Evolutionary and Integrative Analysis of Gibberellin-Dioxygenase Gene Family and Their Expression Profile in Three Rosaceae Genomes (F. vesca, P. mume, and P. avium) Under Phytohormone Stress

The gibberellin-dioxygenase (GAox) gene family plays a crucial role in regulating plant growth and development. GAoxs, which are encoded by many gene subfamilies, are extremely critical in regulating bioactive GA levels by catalyzing the subsequent stages in the biosynthesis process. Moreover, GAoxs are important enzymes in the GA synthesis pathway, and the GAox gene family has not yet been identified in Rosaceae species (Prunus avium L., F. vesca, and P. mume), especially in response to gibberellin and PCa (prohexadione calcium; reduce biologically active GAs). In the current investigation, 399 GAox members were identified in sweet cherry, Japanese apricot, and strawberry. Moreover, they were further classified into six (A-F) subgroups based on phylogeny. According to motif analysis and gene structure, the majority of the PavGAox genes have a remarkably well-maintained exon–intron and motif arrangement within the same subgroup, which may lead to functional divergence. In the systematic investigation, PavGAox genes have several duplication events, but segmental duplication occurs frequently. A calculative analysis of orthologous gene pairs in Prunus avium L., F. vesca, and P. mume revealed that GAox genes are subjected to purifying selection during the evolutionary process, resulting in functional divergence. The analysis of cis-regulatory elements in the upstream region of the 140 PavGAox members suggests a possible relationship between genes and specific functions of hormone response-related elements. Moreover, the PavGAox genes display a variety of tissue expression patterns in diverse tissues, with most of the PavGAox genes displaying tissue-specific expression patterns.
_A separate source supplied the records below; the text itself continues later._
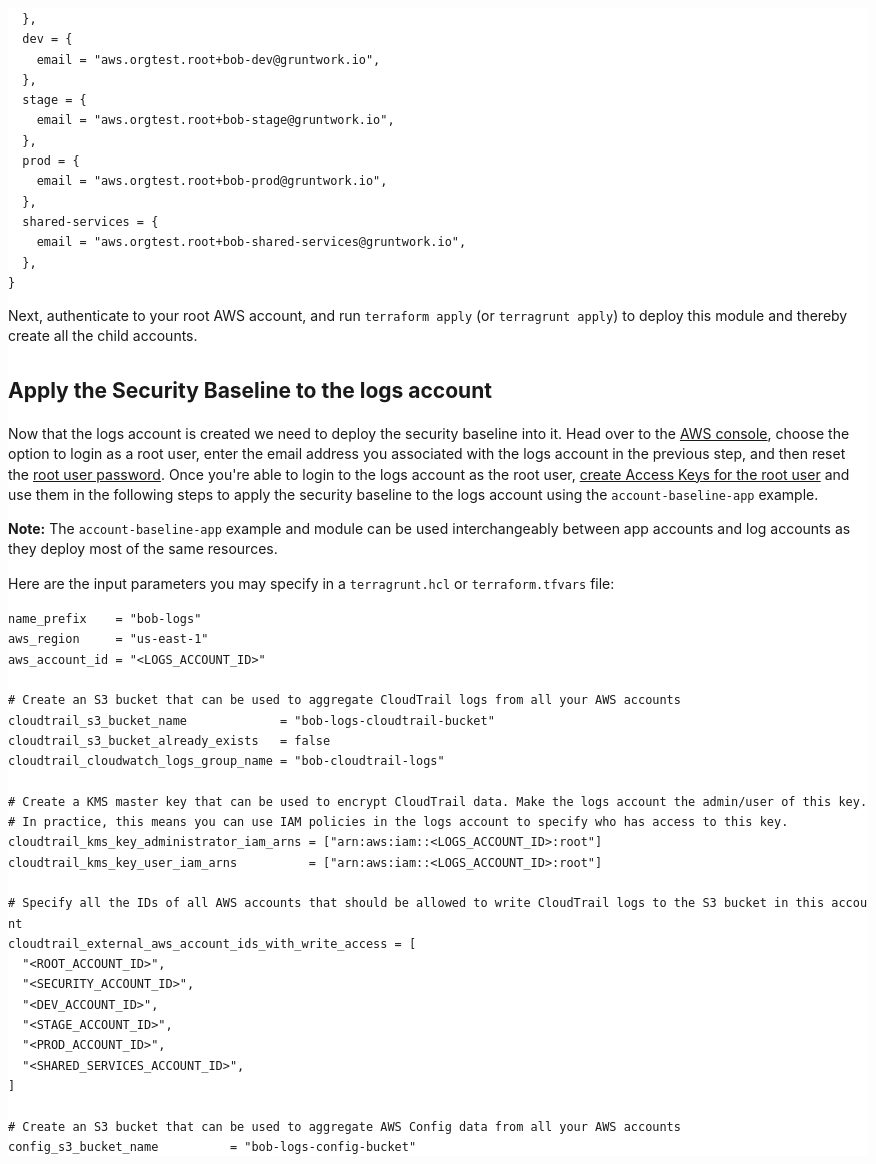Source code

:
 ```hcl
  },
  dev = {
    email = "aws.orgtest.root+bob-dev@gruntwork.io",
  },
  stage = {
    email = "aws.orgtest.root+bob-stage@gruntwork.io",
  },
  prod = {
    email = "aws.orgtest.root+bob-prod@gruntwork.io",
  },
  shared-services = {
    email = "aws.orgtest.root+bob-shared-services@gruntwork.io",
  },
}
```

Next, authenticate to your root AWS account, and run `terraform apply` (or `terragrunt apply`) to deploy this module and thereby create all the child accounts.

## Apply the Security Baseline to the logs account

Now that the logs account is created we need to deploy the security baseline into it. Head over to the [AWS console](https://console.aws.amazon.com/), choose the option to login as a root user, enter the email address you associated with the logs account in the previous step, and then reset the [root user password](https://docs.aws.amazon.com/IAM/latest/UserGuide/id_credentials_passwords_change-root.html). Once you're able to login to the logs account as the root user, [create Access Keys for the root user](https://docs.aws.amazon.com/IAM/latest/UserGuide/id_root-user.html#id_root-user_manage_add-key) and use them in the following steps to apply the security baseline to the logs account using the `account-baseline-app` example.

**Note:** The `account-baseline-app` example and module can be used interchangeably between app accounts and log accounts as they deploy most of the same resources.

Here are the input parameters you may specify in a `terragrunt.hcl` or `terraform.tfvars` file:

```hcl
name_prefix    = "bob-logs"
aws_region     = "us-east-1"
aws_account_id = "<LOGS_ACCOUNT_ID>"

# Create an S3 bucket that can be used to aggregate CloudTrail logs from all your AWS accounts
cloudtrail_s3_bucket_name             = "bob-logs-cloudtrail-bucket"
cloudtrail_s3_bucket_already_exists   = false
cloudtrail_cloudwatch_logs_group_name = "bob-cloudtrail-logs"

# Create a KMS master key that can be used to encrypt CloudTrail data. Make the logs account the admin/user of this key.
# In practice, this means you can use IAM policies in the logs account to specify who has access to this key.
cloudtrail_kms_key_administrator_iam_arns = ["arn:aws:iam::<LOGS_ACCOUNT_ID>:root"]
cloudtrail_kms_key_user_iam_arns          = ["arn:aws:iam::<LOGS_ACCOUNT_ID>:root"]

# Specify all the IDs of all AWS accounts that should be allowed to write CloudTrail logs to the S3 bucket in this account
cloudtrail_external_aws_account_ids_with_write_access = [
  "<ROOT_ACCOUNT_ID>",
  "<SECURITY_ACCOUNT_ID>",
  "<DEV_ACCOUNT_ID>",
  "<STAGE_ACCOUNT_ID>",
  "<PROD_ACCOUNT_ID>",
  "<SHARED_SERVICES_ACCOUNT_ID>",
]

# Create an S3 bucket that can be used to aggregate AWS Config data from all your AWS accounts
config_s3_bucket_name          = "bob-logs-config-bucket"
```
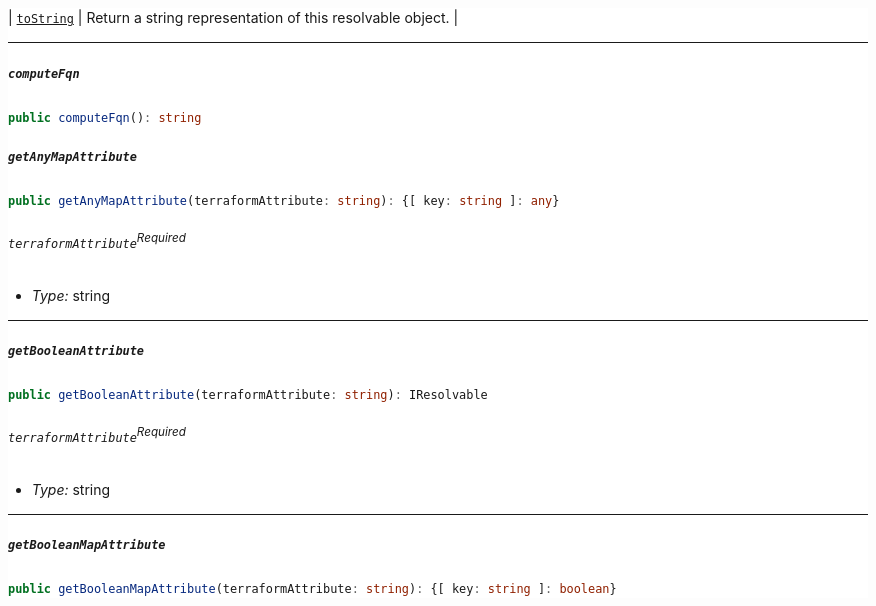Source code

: | <code><a href="#@cdktf/provider-github.repositoryCollaborators.RepositoryCollaboratorsIgnoreTeamOutputReference.toString">toString</a></code> | Return a string representation of this resolvable object. |

---

##### `computeFqn` <a name="computeFqn" id="@cdktf/provider-github.repositoryCollaborators.RepositoryCollaboratorsIgnoreTeamOutputReference.computeFqn"></a>

```typescript
public computeFqn(): string
```

##### `getAnyMapAttribute` <a name="getAnyMapAttribute" id="@cdktf/provider-github.repositoryCollaborators.RepositoryCollaboratorsIgnoreTeamOutputReference.getAnyMapAttribute"></a>

```typescript
public getAnyMapAttribute(terraformAttribute: string): {[ key: string ]: any}
```

###### `terraformAttribute`<sup>Required</sup> <a name="terraformAttribute" id="@cdktf/provider-github.repositoryCollaborators.RepositoryCollaboratorsIgnoreTeamOutputReference.getAnyMapAttribute.parameter.terraformAttribute"></a>

- *Type:* string

---

##### `getBooleanAttribute` <a name="getBooleanAttribute" id="@cdktf/provider-github.repositoryCollaborators.RepositoryCollaboratorsIgnoreTeamOutputReference.getBooleanAttribute"></a>

```typescript
public getBooleanAttribute(terraformAttribute: string): IResolvable
```

###### `terraformAttribute`<sup>Required</sup> <a name="terraformAttribute" id="@cdktf/provider-github.repositoryCollaborators.RepositoryCollaboratorsIgnoreTeamOutputReference.getBooleanAttribute.parameter.terraformAttribute"></a>

- *Type:* string

---

##### `getBooleanMapAttribute` <a name="getBooleanMapAttribute" id="@cdktf/provider-github.repositoryCollaborators.RepositoryCollaboratorsIgnoreTeamOutputReference.getBooleanMapAttribute"></a>

```typescript
public getBooleanMapAttribute(terraformAttribute: string): {[ key: string ]: boolean}
```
Furthermore, most of the PavGAox genes express significant expression in buds under phytohormonal stresses. Phytohormones stress analysis demonstrated that some of PavGAox genes are responsible for maintaining the GA level in plant-like Pav co4017001.1 g010.1.br, Pav sc0000024.1 g340.1.br, and Pav sc0000024.1 g270.1.mk. The subcellular localization of PavGAox protein utilizing a tobacco transient transformation system into the tobacco epidermal cells predicted that GFP signals were mostly found in the cytoplasm. These findings will contribute to a better understanding of the GAox gene family’s interaction with prohexadione calcium and GA, as well as provide a strong framework for future functional characterization of GAox genes in sweet cherry.